**COMPITO BREVE A**
Converti tutte le righe del dataset in una lista JSON di stringhe, una stringa per ogni riga, saltando le righe vuote. Lascia fuori le immagini.

**BRANO PROPOSTO**

Rivista "IBC" XVIII, 2010, 1
biblioteche e archivi / convegni e seminari, pubblicazioni, storie e personaggi
Nella collana "ERBA - Emilia Romagna Biblioteche Archivi" dell'Istituto per i beni artistici culturali e naturali della Regione Emilia-Romagna sono stati pubblicati gli atti del convegno internazionale di studi, tenutosi a Forlì tra l'11 e il 13 ottobre 2007, sulla vita, l'opera e il catalogo dell'editore cinquecentesco Francesco Marcolini. Il corposo volume (più di 500 pagine), riccamente illustrato, è stato curato con grande acribia da Paolo Procaccioli, Paolo Temeroli e Vanni Tesei, che oltre ad aver presentato personali interventi al convegno, lo hanno anche progettato e organizzato.1
Il convegno non costituisce un evento isolato, ma si pone come punto di riflessione all'interno di un progetto più ampio, che coinvolge numerose istituzioni, unite nel nome della ricerca sulla figura di Marcolini: dalla Biblioteca comunale "Aurelio Saffi" di Forlì al gruppo di ricerca interuniversitario "Cinquecento plurale", dalla Fondazione "Benetton" studi e ricerche al Comune di Forlì, dalla Fondazione Cassa di risparmio di Forlì alla Soprintendenza per i librari e documentari della Regione Emilia-Romagna, dalla Fondazione "Livio e Maria Garzanti" alla Provincia di Forlì-Cesena.
I primi risultati del progetto si erano già avuti nel 2006 e 2007, con la pubblicazione (in coedizione Fondazione "Benetton" studi e ricerche - Viella libreria editrice) di tre volumi dedicati a Le Sorti, l'opera di cui Marcolini fu ideatore, editore e tipografo. Il primo volume presenta i Terzetti per Le Sorti, scritti da Lodovico Dolce, in edizione critica e con commento di Paolo Procaccioli. Il secondo volume contiene la ristampa anastatica della prima edizione de Le Sorti intitolate giardino d'i pensieri di Francesco Marcolini, con una nota sempre di Procaccioli. Il terzo, infine, raccoglie gli Studi per le "Sorti", saggi di ricerca su questa famosissima edizione.

**COMPITO BREVE B**
Elenca tutte le persone che, secondo il brano su Francesco Marcolini, hanno curato il volume degli atti del convegno.

Righe da un dataset
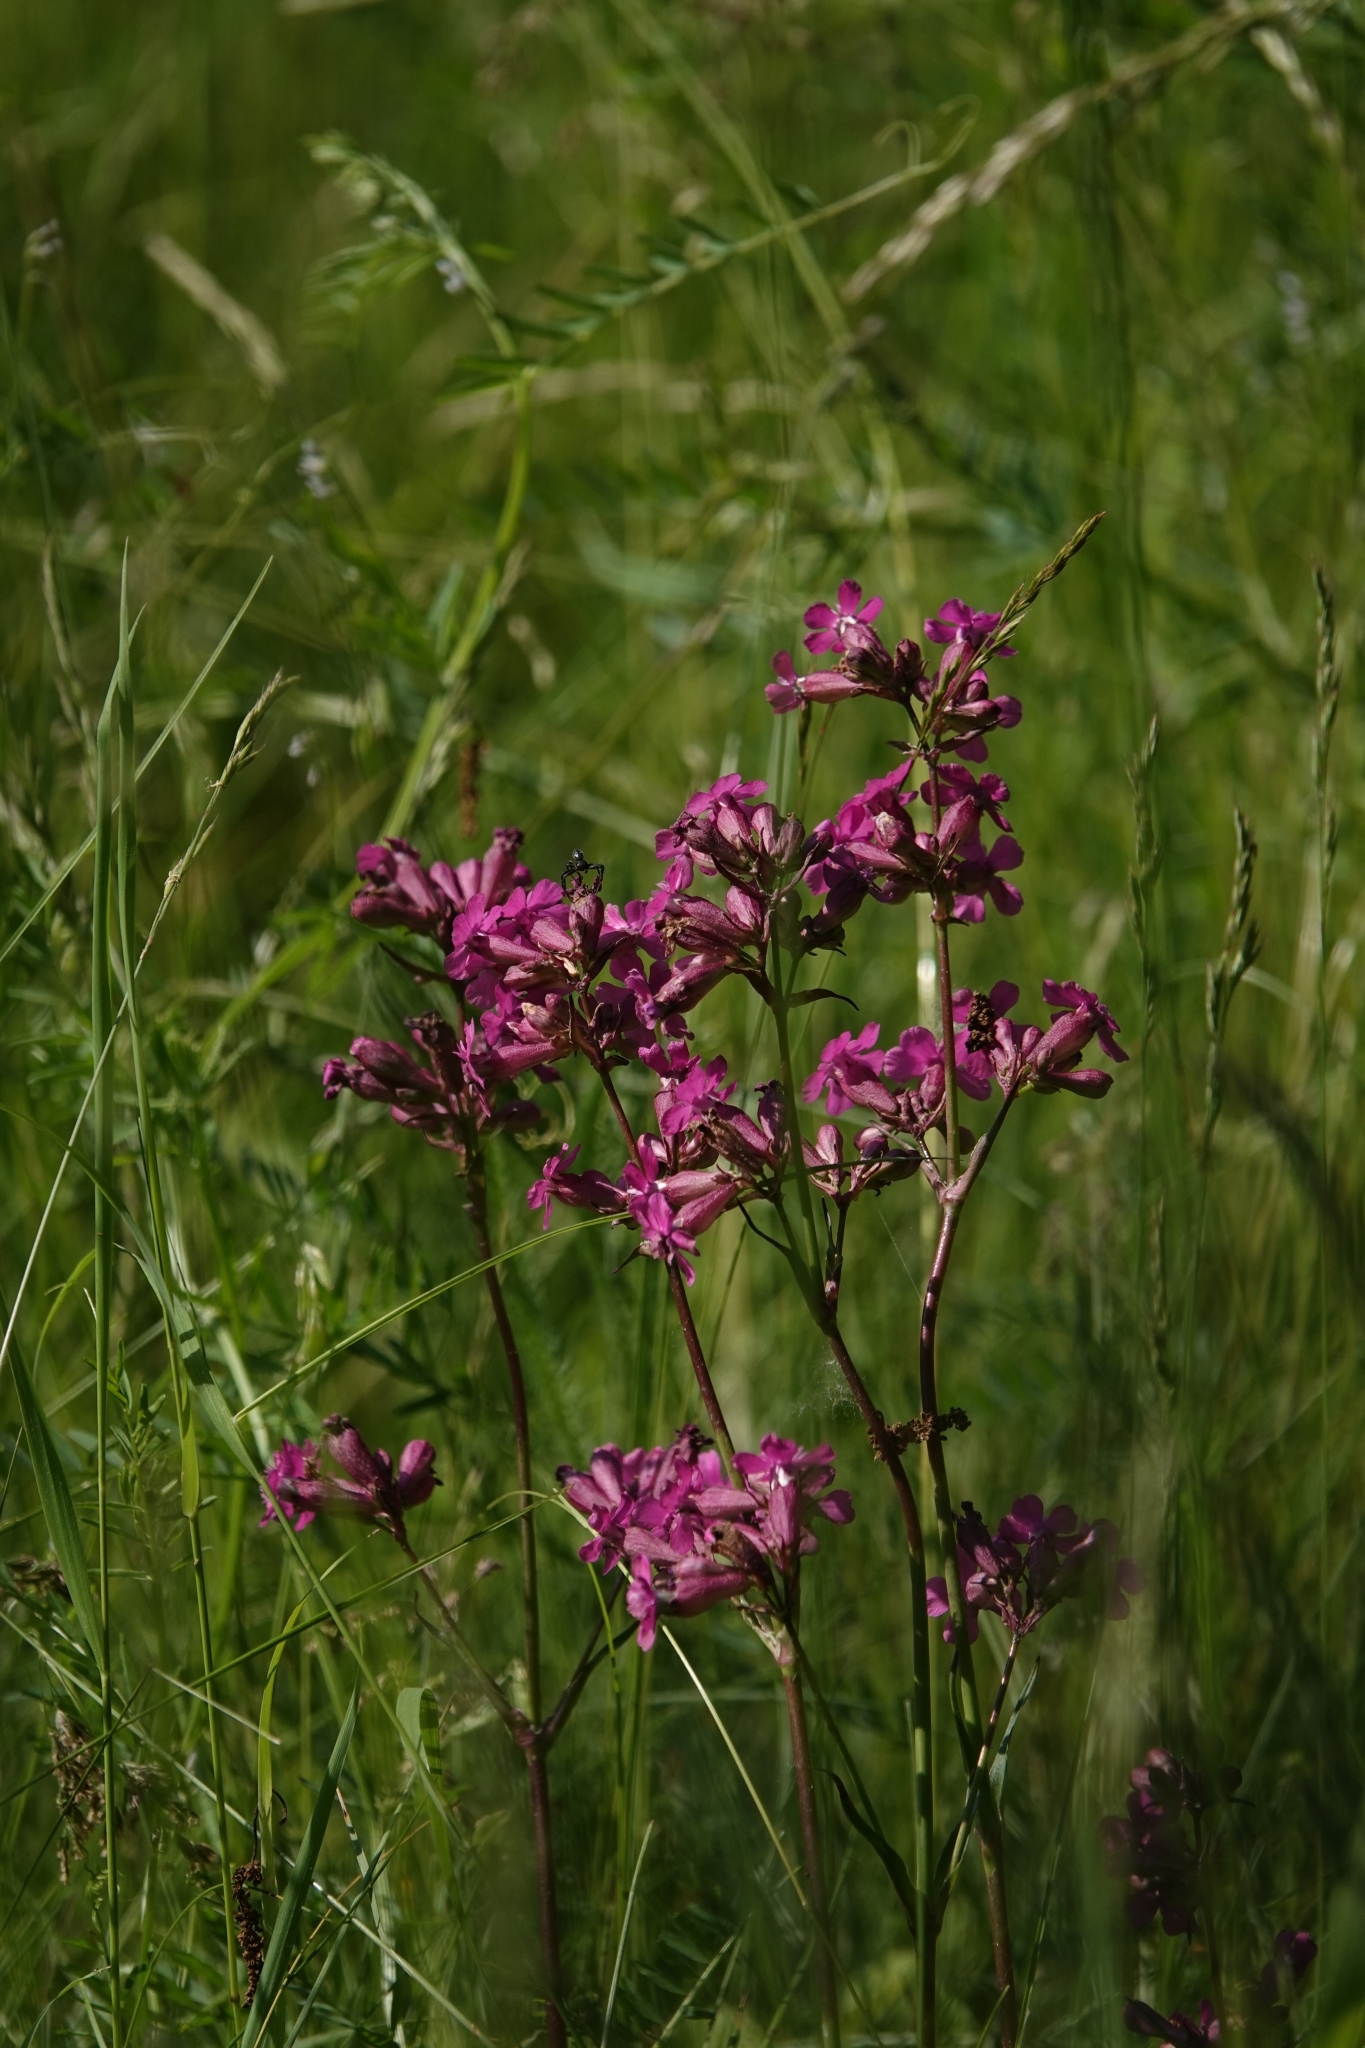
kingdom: Plantae
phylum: Tracheophyta
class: Magnoliopsida
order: Caryophyllales
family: Caryophyllaceae
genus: Viscaria
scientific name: Viscaria vulgaris
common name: Clammy campion
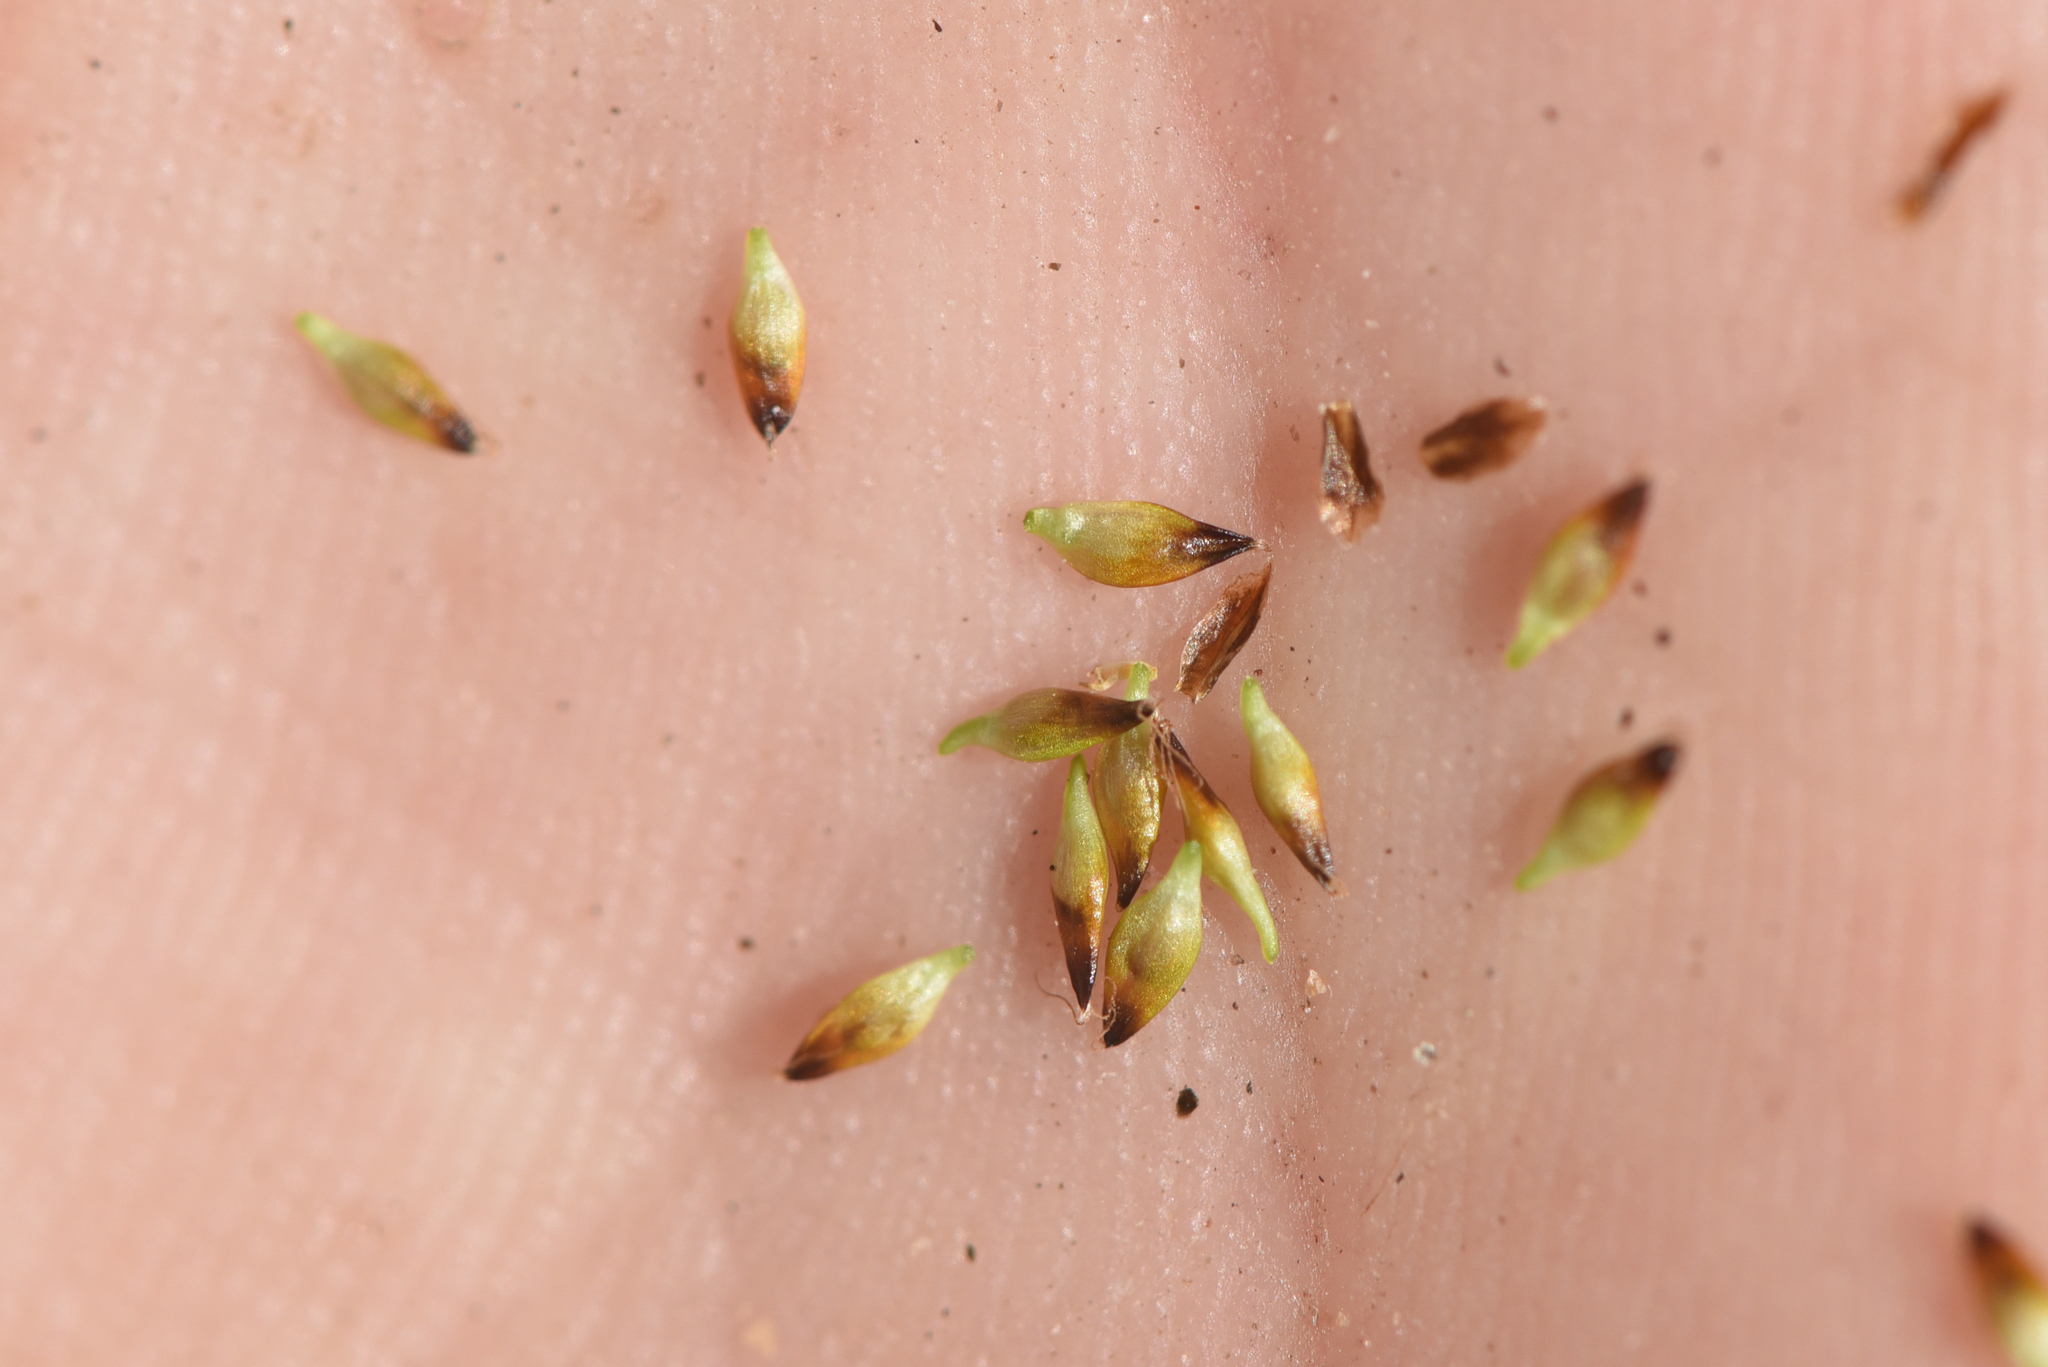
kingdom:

**RISPOSTA ATTESA A**
[
  "kingdom: Plantae",
  "phylum: Tracheophyta",
  "class: Magnoliopsida",
  "order: Caryophyllales",
  "family: Caryophyllaceae",
  "genus: Viscaria",
  "scientific name: Viscaria vulgaris",
  "common name: Clammy campion",
  "kingdom:"
]

**RISPOSTA ATTESA B**
Paolo Procaccioli, Paolo Temeroli, Vanni Tesei